Quanto ao primeiro indicador, o país está neste momento com “5.100, 5.200 contágios”, mas Carlos Antunes acredita que “é provável chegarmos ao fim de fevereiro abaixo dos 3.000 contágios, próximos dos 2.000”. Só que a variante do Reino Unido e o chamado “efeito de saturação” podem dificultar esta trajetória. O “efeito de saturação” deve-se ao facto de, apesar do confinamento, 30% dos contágios continuarem a ocorrer e não poderem ser evitados, “mesmo prolongando o confinamento”. A isso acresce a “fadiga pandémica”, que faz a população “baixar a guarda”.

Já o RT ronda os 0,82, “mas sabemos que indicia o tal efeito de saturação e vai começar agora a subir — desde que permaneça abaixo de 1 está controlado”. E a positividade, que deveria estar abaixo dos 5%, está em cerca de 14%.

Ao Público, Carlos Antunes acrescenta que é preciso também ter em conta os números de internamentos e de doentes em cuidados intensivos, que seguem uma “dinâmica diferente”. Por exemplo, a redução do número de pacientes em UCI entre o pico da segunda vaga, a 21/22 de novembro, e o Natal foi “mínima” (de 530 para 490). “Portanto, se esta redução também for mínima, daqui a um mês nós vamos ter um grande problema”.

Ricardo Mexia, presidente da Associação Nacional de Médicos de Saúde Pública, também refere ao jornal que os números de internados, de doentes em UCI e da mortalidade ainda podem demorar “algum tempo” até diminuírem.
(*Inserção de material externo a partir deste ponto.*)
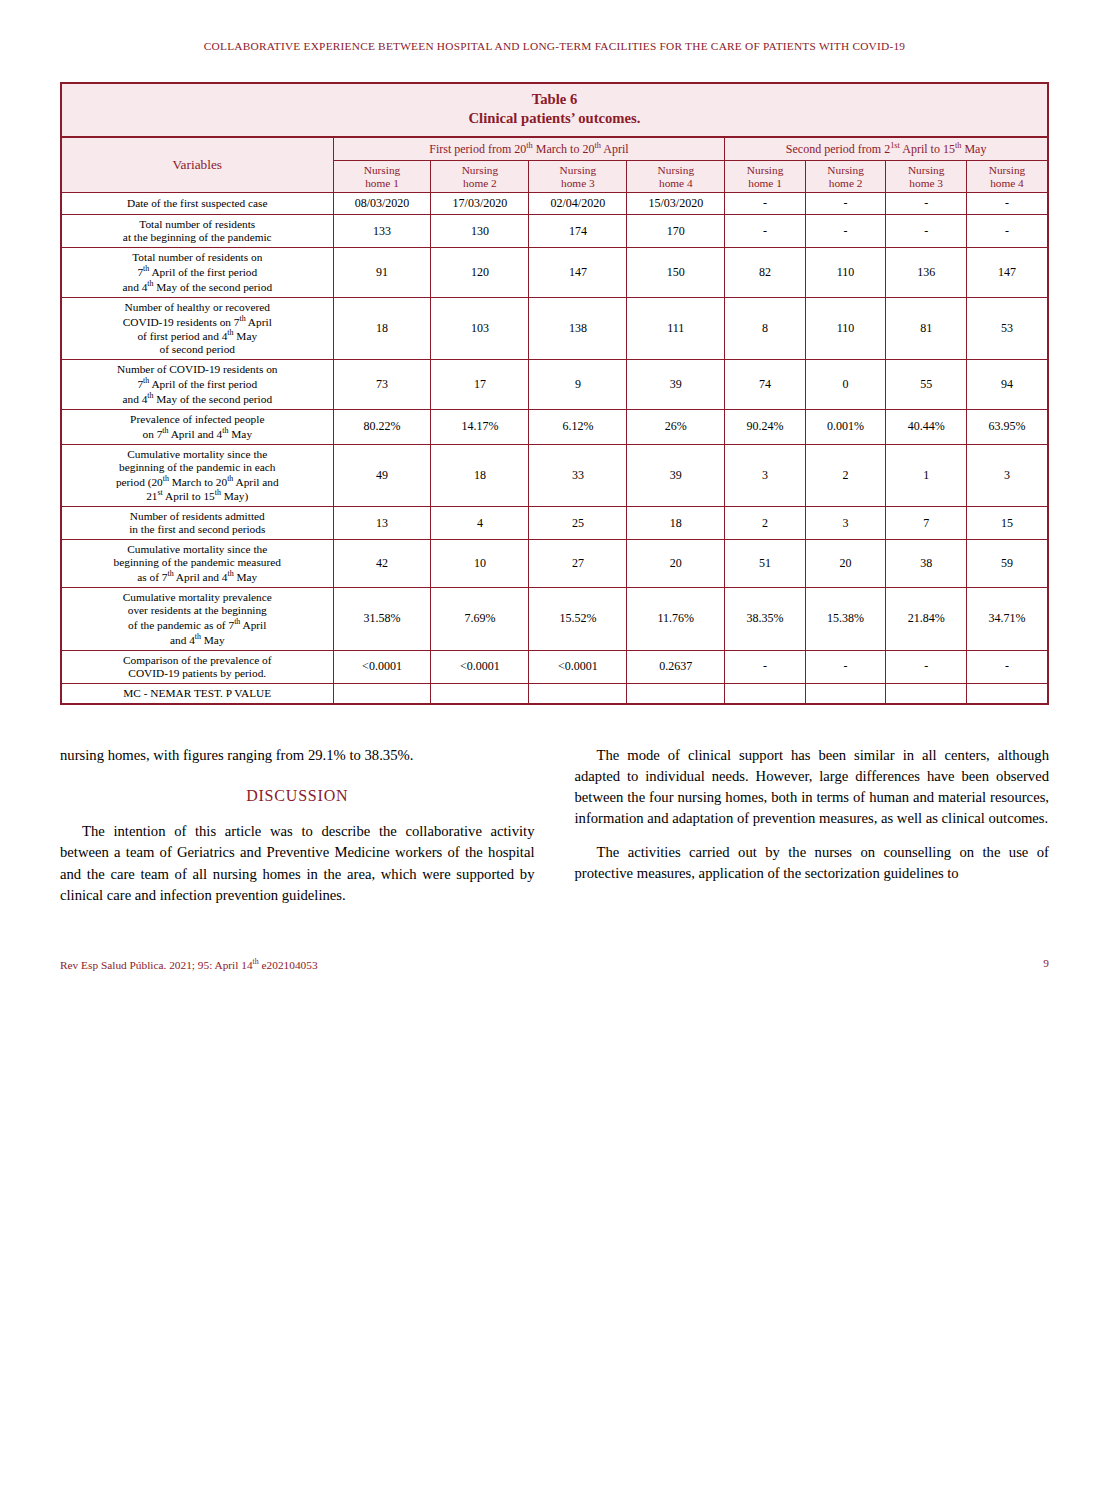Collaborative experience between hospital and long-term facilities for the care of patients with COVID-19
Table 6 Clinical patients’ outcomes.
| Variables | First period from 20 th March to 20 th April | Second period from 2 1st April to 15 th May |
| --- | --- | --- |
| Nursing home 1 | Nursing home 2 | Nursing home 3 | Nursing home 4 | Nursing home 1 | Nursing home 2 | Nursing home 3 | Nursing home 4 |
| Date of the first suspected case | 08/03/2020 | 17/03/2020 | 02/04/2020 | 15/03/2020 | - | - | - | - |
| Total number of residents at the beginning of the pandemic | 133 | 130 | 174 | 170 | - | - | - | - |
| Total number of residents on 7 th April of the first period and 4 th May of the second period | 91 | 120 | 147 | 150 | 82 | 110 | 136 | 147 |
| Number of healthy or recovered COVID-19 residents on 7 th April of first period and 4 th May of second period | 18 | 103 | 138 | 111 | 8 | 110 | 81 | 53 |
| Number of COVID-19 residents on 7 th April of the first period and 4 th May of the second period | 73 | 17 | 9 | 39 | 74 | 0 | 55 | 94 |
| Prevalence of infected people on 7 th April and 4 th May | 80.22% | 14.17% | 6.12% | 26% | 90.24% | 0.001% | 40.44% | 63.95% |
| Cumulative mortality since the beginning of the pandemic in each period (20 th March to 20 th April and 21 st April to 15 th May) | 49 | 18 | 33 | 39 | 3 | 2 | 1 | 3 |
| Number of residents admitted in the first and second periods | 13 | 4 | 25 | 18 | 2 | 3 | 7 | 15 |
| Cumulative mortality since the beginning of the pandemic measured as of 7 th April and 4 th May | 42 | 10 | 27 | 20 | 51 | 20 | 38 | 59 |
| Cumulative mortality prevalence over residents at the beginning of the pandemic as of 7 th April and 4 th May | 31.58% | 7.69% | 15.52% | 11.76% | 38.35% | 15.38% | 21.84% | 34.71% |
| Comparison of the prevalence of COVID-19 patients by period. | <0.0001 | <0.0001 | <0.0001 | 0.2637 | - | - | - | - |
| MC - NEMAR TEST. P VALUE | | | | | | | | |
nursing homes, with figures ranging from 29.1% to 38.35%.
DISCUSSION
The intention of this article was to describe the collaborative activity between a team of Geriatrics and Preventive Medicine workers of the hospital and the care team of all nursing homes in the area, which were supported by clinical care and infection prevention guidelines.
The mode of clinical support has been similar in all centers, although adapted to individual needs. However, large differences have been observed between the four nursing homes, both in terms of human and material resources, information and adaptation of prevention measures, as well as clinical outcomes.
The activities carried out by the nurses on counselling on the use of protective measures, application of the sectorization guidelines to
Rev Esp Salud Pública. 2021; 95: April 14th e202104053 9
Início do desconfinamento? Só em março e de forma gradual

Na SIC Notícias, Carlos Antunes disse ainda que os modelos não permitem fazer projeções a longo prazo, pelo que não consegue dizer se uma nova vaga pode estar a caminho. Aponta o início do desconfinamento para o “início de março”, mas de forma “gradual”. Primeiro devem reabrir os ciclos escolares mais novos e, “medindo esse desconfinamento”, pode começar a pensar-se noutros ciclos, afirma.

O investigador defende o aumento da testagem, mas de forma ativa, como na Dinamarca, e não reativa como em Portugal. “A Dinamarca, quando se apercebe que há uma maior prevalência aumenta a testagem.” O país “tem metade da nossa população e faz quatro vezes mais testes”. Já em Portugal, há um sistema “passivo”, em que o número de testes aumenta à medida que o número de infetados também sobe e é preciso rastrear contactos. “Aumentarmos significativamente a testagem pode ser uma alternativa ao papel que o desconfinamento está a ter.”

Carlos Antunes também considera que é cedo para falar na Páscoa, mas diz que, por essa altura, já gostaria de ver o “efeito da vacina”.